Source data –
-=-=-
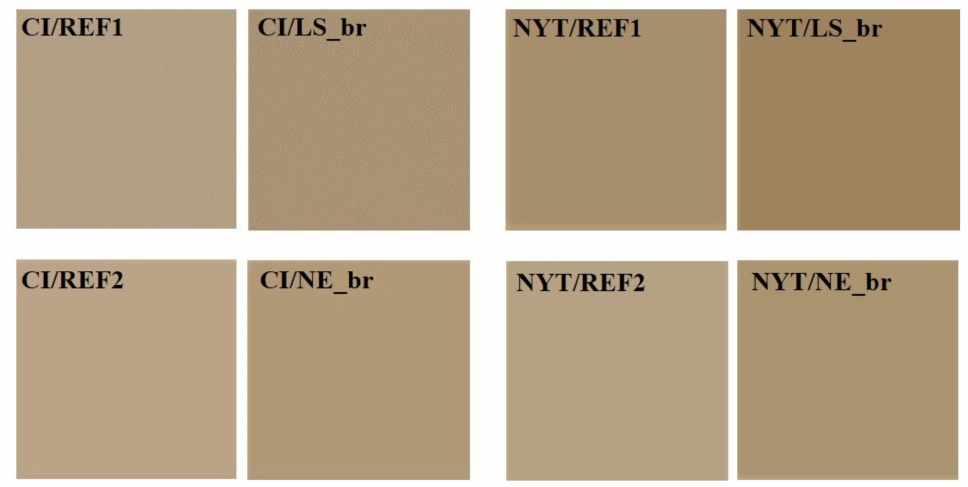
Figure 9. Chromatic variations of untreated and treated CI and NYT samples.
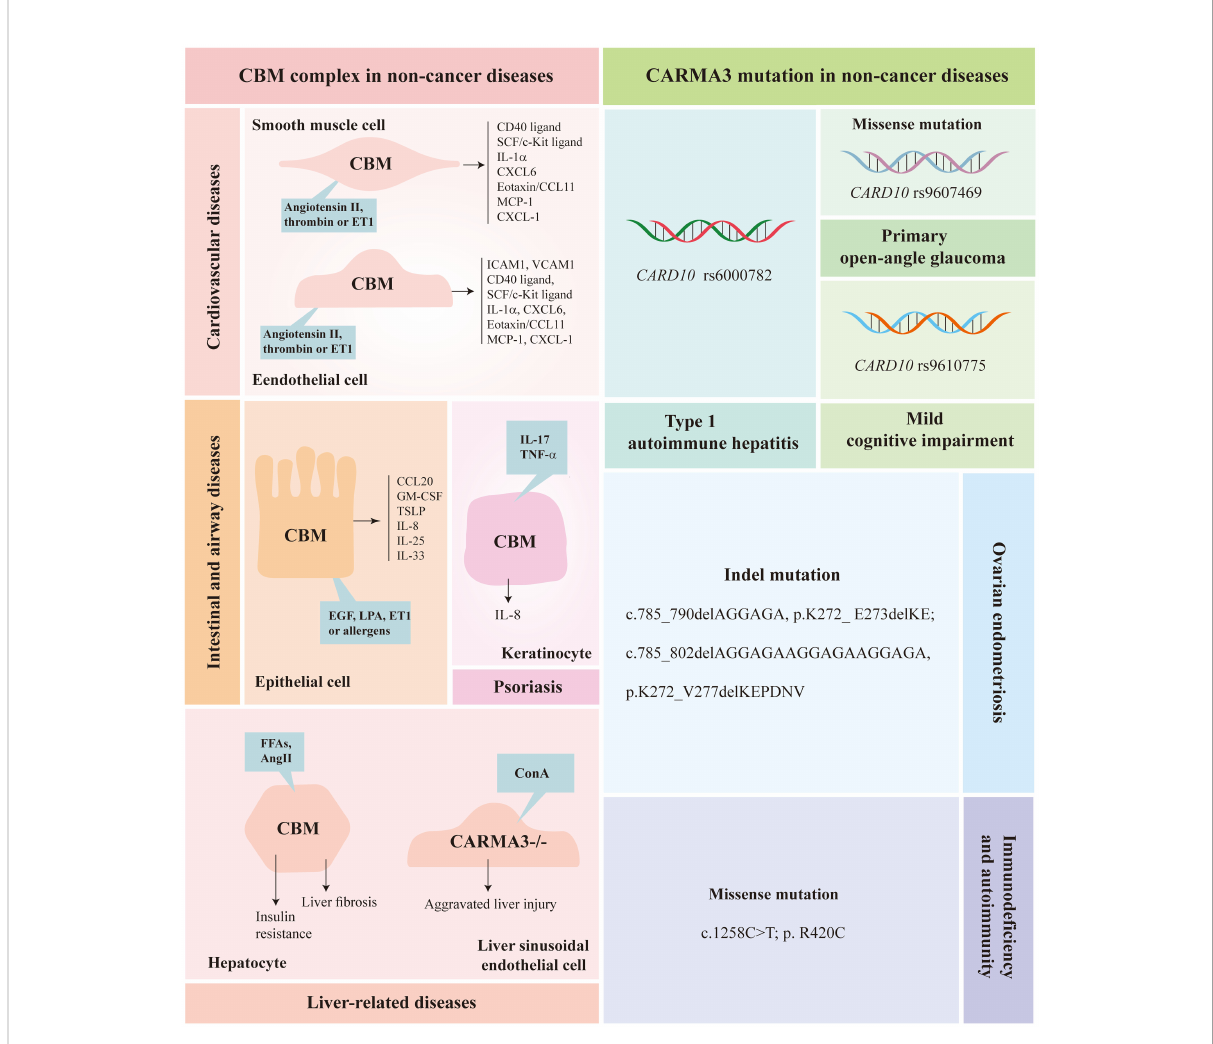
FIGURE 3 Overview of CARMA3 in non-cancer diseases. CBM complex are implicated in the pathogenesis of cardiovascular diseases, pulmonary diseases, liver-related diseases, intestinal disease and psoriasis; carma3 mutations are related to type1 autoimmune hepatitis, primary open-angle glaucoma, mild cognitive impairment, ovarian endometriosis and immunode fi ciency and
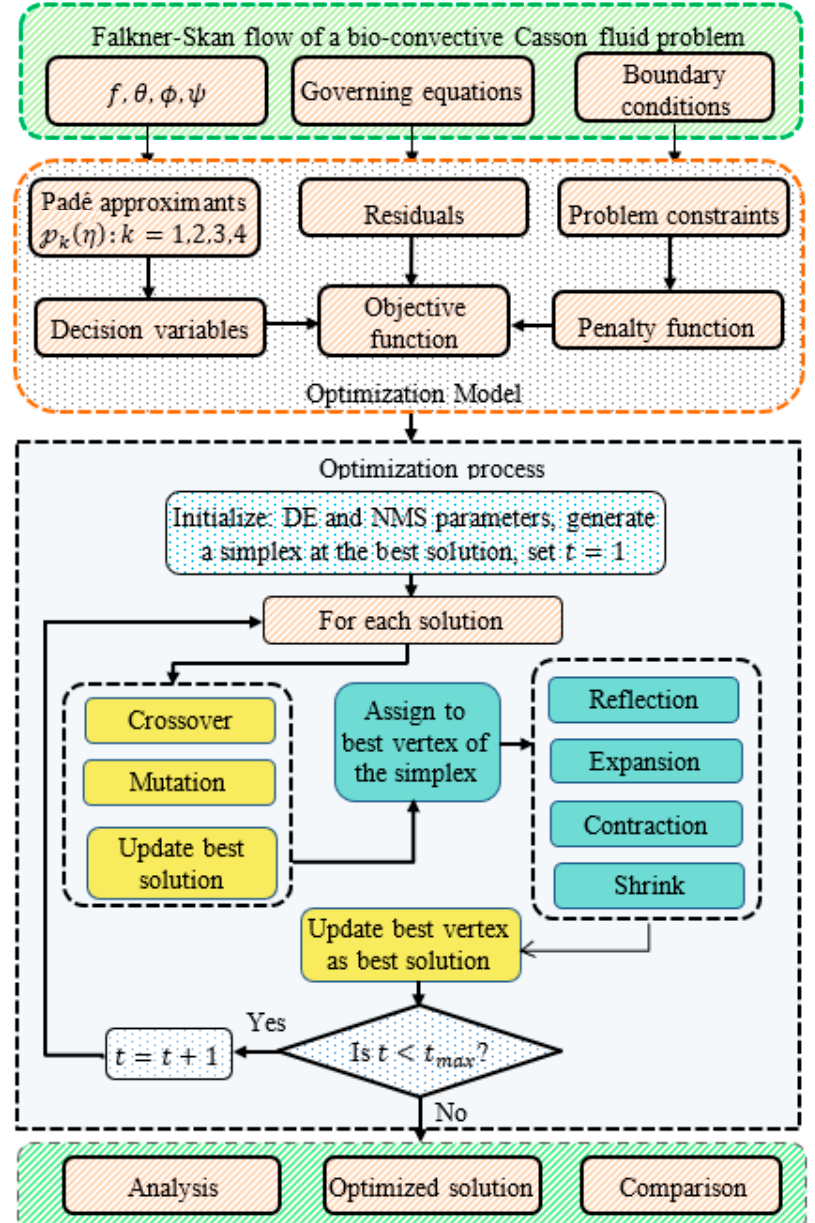
Figure 3. Schematic diagram of EPA scheme.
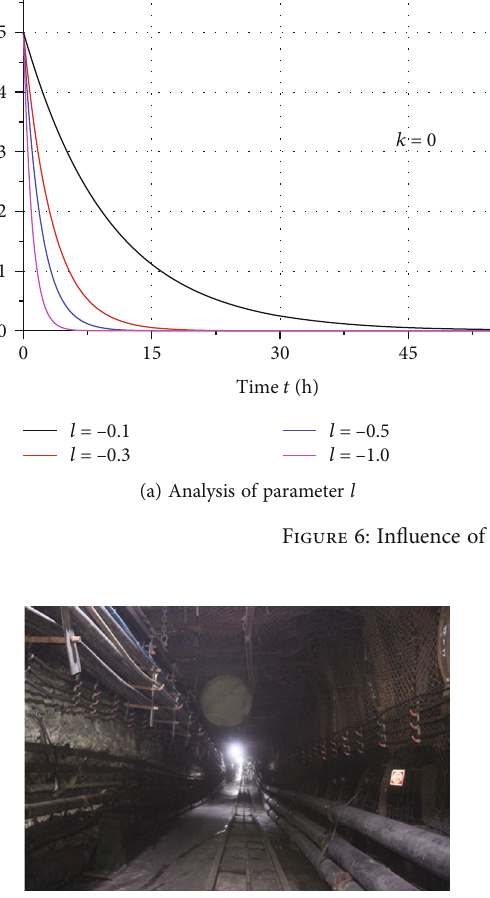
Figure 7: Basic condition of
-=-=-
Problem description –
Everything above should be given again exactly, apart from the pictures.

Answer section –
Figure 9. Chromatic variations of untreated and treated CI and NYT samples.
FIGURE 3 Overview of CARMA3 in non-cancer diseases. CBM complex are implicated in the pathogenesis of cardiovascular diseases, pulmonary diseases, liver-related diseases, intestinal disease and psoriasis; carma3 mutations are related to type1 autoimmune hepatitis, primary open-angle glaucoma, mild cognitive impairment, ovarian endometriosis and immunode fi ciency and
Figure 3. Schematic diagram of EPA scheme.
Figure 7: Basic condition of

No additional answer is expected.